The potters did not neglect their fellow humans. "Effigy" figures are elaborations on the olla, with human heads, arms and legs added to the basic pot. These anatomically correct characters seem to have definite personalities. One woman lies on her side asleep, her slumbers undisturbed by the olla pot rising up out of her belly. A "naturalistic" woman looks up curiously at the world, her hands resting casually on her legs. A hunchbacked man, painted in checkerboard black, has his affliction highlighted in red. A woman in childbirth is an image for the ages: She rests her hands on her knees, and the rounded head of the child she's about to bring into the world is pushing against her vulva.
The heyday of the Casas Grandes culture was 1200 to 1450 A.D., and serious scholarship and archaeology has begun only recently, according to TMA curator Joanne Stuhr, who also wrote a historical essay for the exhibition catalog. So it's not easy to know whether the people making and using this pottery thought of its imagery as sacred, or profane.
The robustly endowed males and generously rounded females likely have to do with sexual prowess and fertility. Scholars have nailed down certain symbolisms, particularly in the geometric shapes whose intricacies spin gracefully across the clay. According to Stuhr, Ernest Christman has written that the icons served the same function as the stained-glass windows in European cathedrals, where Christians who were otherwise illiterate could easily "read" the pictures of Christ and the saints in colored glass. Likewise, the people of Paquimé readily understood that zigzag lines on pots stood for lightning, a stairstep pattern meant a mountain, and dots represented water or rain.
Macaw birds, frequently depicted in the artisans' paint and clay, were highly esteemed, Stuhr tells us; they were associated with "shamanic transformation," a common Mesoamerican belief in the ability of souls to change shape. Plumed serpents, another staple of indigenous iconography in Mexico, may have represented the struggle of light against darkness.
If the natural world was all-important in Paquimé's religion, it clearly was an important instigator for its pottery production. Stuhr writes that these people lived on a fertile plain where the Casas Grandes River flowed year-round. The river provided fish for eating; the trees on its riverbanks served as fuel and timber, and the well-watered soil yielded up corns, beans, squashes and gourds. Most importantly, the soil had abundant deposits of clay for the potters.

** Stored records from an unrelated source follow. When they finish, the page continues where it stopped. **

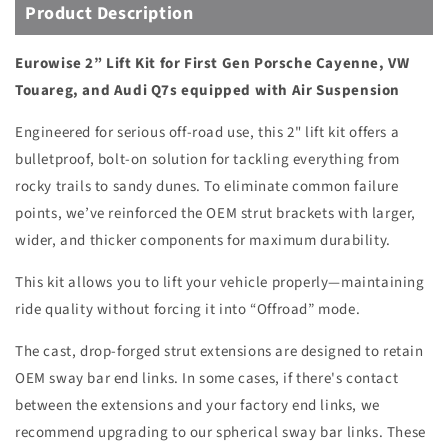
-
-
Product Description
CAYENNE/TOUAREG/Q7
CAYENNE/TOUAREG/Q7
Eurowise 2” Lift Kit for First Gen Porsche Cayenne, VW
Touareg, and Audi Q7s equipped with Air Suspension
Engineered for serious off-road use, this 2" lift kit offers a
bulletproof, bolt-on solution for tackling everything from
rocky trails to sandy dunes. To eliminate common failure
points, we’ve reinforced the OEM strut brackets with larger,
wider, and thicker components for maximum durability.
This kit allows you to lift your vehicle properly—maintaining
ride quality without forcing it into “Offroad” mode.
The cast, drop-forged strut extensions are designed to retain
OEM sway bar end links. In some cases, if there's contact
between the extensions and your factory end links, we
recommend upgrading to our spherical sway bar links. These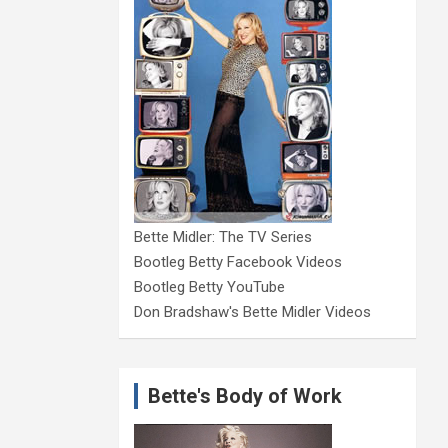
Bette Midler: The TV Series
Bootleg Betty Facebook Videos
Bootleg Betty YouTube
Don Bradshaw's Bette Midler Videos
Bette's Body of Work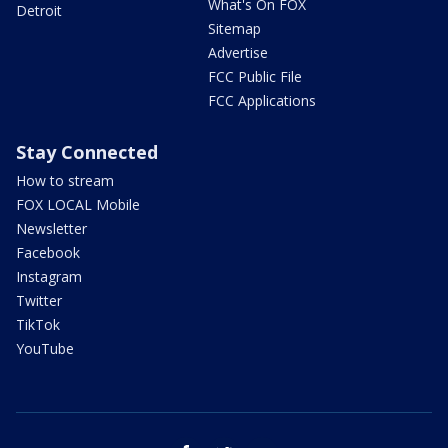
What's On FOX
Detroit
Sitemap
Advertise
FCC Public File
FCC Applications
Stay Connected
How to stream
FOX LOCAL Mobile
Newsletter
Facebook
Instagram
Twitter
TikTok
YouTube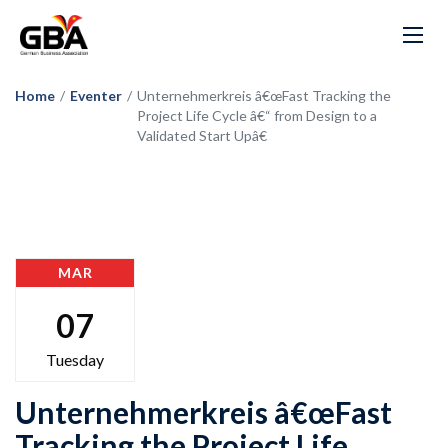
Home
/
Eventer
/
Unternehmerkreis â€œFast Tracking the
Project Life Cycle â€“ from Design to a
Validated Start Upâ€
MAR
07
Tuesday
Unternehmerkreis â€œFast
Tracking the Project Life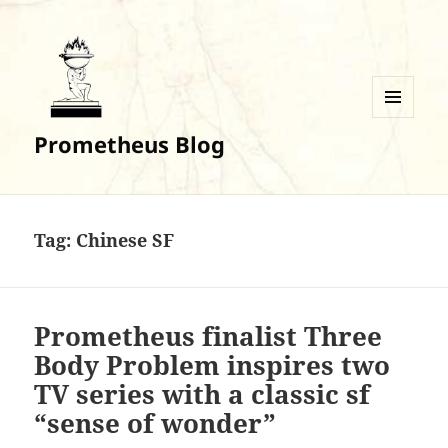
MENU
Prometheus Blog
AND
WIDGETS
Tag:
Chinese SF
Prometheus finalist Three
Body Problem inspires two
TV series with a classic sf
“sense of wonder”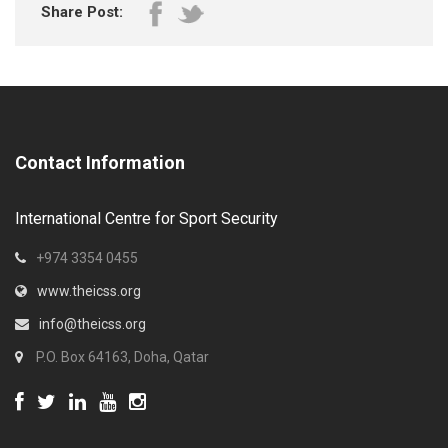
Share Post:
Contact Information
International Centre for Sport Security
+974 3354 0455
www.theicss.org
info@theicss.org
P.O. Box 64163, Doha, Qatar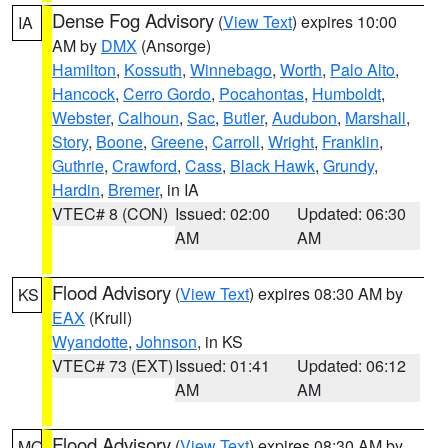
Dense Fog Advisory
(
View Text
) expires 10:00
IA
AM by
DMX
(Ansorge)
Hamilton
,
Kossuth
,
Winnebago
,
Worth
,
Palo Alto
,
Hancock
,
Cerro Gordo
,
Pocahontas
,
Humboldt
,
Webster
,
Calhoun
,
Sac
,
Butler
,
Audubon
,
Marshall
,
Story
,
Boone
,
Greene
,
Carroll
,
Wright
,
Franklin
,
Guthrie
,
Crawford
,
Cass
,
Black Hawk
,
Grundy
,
Hardin
,
Bremer
, in IA
VTEC# 8 (CON)
Issued: 02:00
Updated: 06:30
AM
AM
Flood Advisory
(
View Text
) expires 08:30 AM by
KS
EAX
(Krull)
Wyandotte
,
Johnson
, in KS
VTEC# 73 (EXT)
Issued: 01:41
Updated: 06:12
AM
AM
Flood Advisory
(
View Text
) expires 08:30 AM by
MO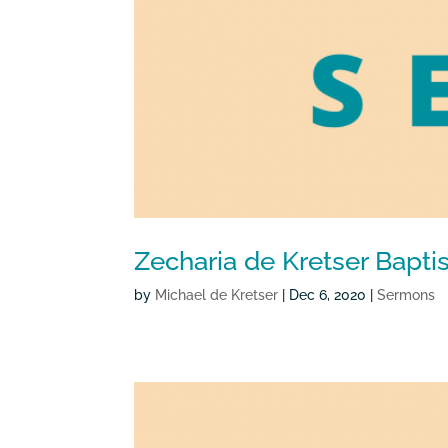
Zecharia de Kretser Bap
by
Michael de Kretser
|
Dec 6, 2020
|
Sermons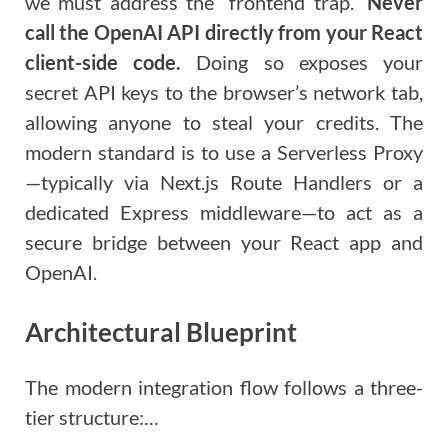
we must address the “frontend trap.”
Never
call the OpenAI API directly from your React
client-side code.
Doing so exposes your
secret API keys to the browser’s network tab,
allowing anyone to steal your credits. The
modern standard is to use a Serverless Proxy
—typically via Next.js Route Handlers or a
dedicated Express middleware—to act as a
secure bridge between your React app and
OpenAI.
Architectural Blueprint
The modern integration flow follows a three-
tier structure:…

Trade routes may have carried in artistic influences from West Mexico and the American Southwest; in fact, some of the seated figures look surprisingly like the contemporary "storytellers" made by Pueblo Indians in New Mexico. But the painting is particularly exquisite: Sometimes the artists almost give up their charming cats and snakes entirely for the singular pleasure of abstract triangles and intersecting spirals, painted in rich earth red and black.
While concentrating on its 100 fine pots, gathered from assorted collections including the Heard Museum and Amerindian Foundation, the show also surveys the outside world's evolving interest in the work. Nineteenth-century exploration drawings and photographs are on display, along with modern photographs of the still-existing Casas Adobes ruins. John Russell Bartlett recorded the ruins and pots in lovely drawings while working for the U.S./Mexico Border Commission in 1850 (Bartlett also wrote some early travel accounts of Tucson) and U.S. troops led by Gen. John Pershing dug in the mounds when they tired of chasing Pancho Villa in 1916 and 1917.
The Paquimé story has an interesting contemporary epilogue. In the 1980s, artisans in the nearby town of Mata Ortiz began pots again. While not exactly reviving the pure Casas Grandes pottery tradition, the new potters prize symmetry, geometric design and abstracted animals, just as that long-ago cat craftswoman did.